The government has dismissed peers’ calls for the urgent scaling back of the Legal Services Board and described current arrangements as ‘fit for purpose’.

Baroness Deech, chair of the Bar Standards Board, yesterday told a House of Lords debate the self-regulator had gone beyond its remit and worked against mobility and diversity in the legal profession.

She argued that the LSB simply added to the ‘maze of regulation’ created by the Legal Services Act and duplicated the work of other regulators.

But, speaking on behalf of the government, Lord Ahmad of Wimbledon said it would be at least three years until significant changes are contemplated, following a review of the LSB earlier this year.

‘The reforms enabled by the Legal Services Act have provided a proportionate and effective regulatory regime that remains, currently, fit for purpose,’ he added.

‘While it is still relatively early to assess the full impact of the LSB, its functions are still needed and should continue to be delivered in their current form.’

Deech won the support of several other peers in her call for more immediate evaluation of the LSB.

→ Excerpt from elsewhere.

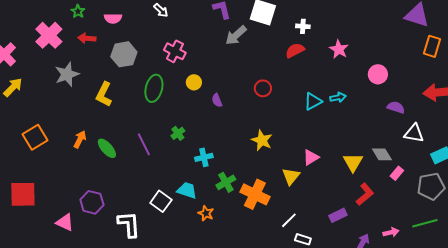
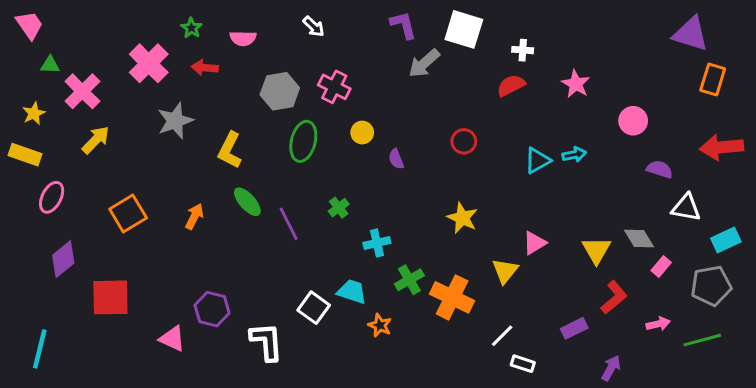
gray hexagon: (124, 54) -> (280, 91), moved
green ellipse: (107, 148) -> (247, 202), moved
pink arrow: (391, 232) -> (658, 324), moved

She said barristers in criminal and family law were seriously affected by the built-in cost of regulation as payment had to come out of their own pockets.

When the Legal Services Bill was introduced in 2006, she continued, the annual running costs of the LSB were estimated at £3.6m. The total now borne by the entire legal profession is now up to £19.5m.

Deech said the super-regulator had also imposed too many new rules, including chambers having to collect data on barristers’ sexual orientation and economic status, and barristers having to give criminal clients written advice on how to make complaints when they first meet them in a cell.

Deech added: ‘At this stage in the implementation of the act and the introduction of alternative business structures, there remains a role for the LSB, but not many more years should pass without an overhaul of the complications introduced by the act in establishing a super-regulator.

‘I hope that the lord chancellor and the Ministry of Justice will start a discussion with the profession and identify a simpler, cheaper and more balanced future.’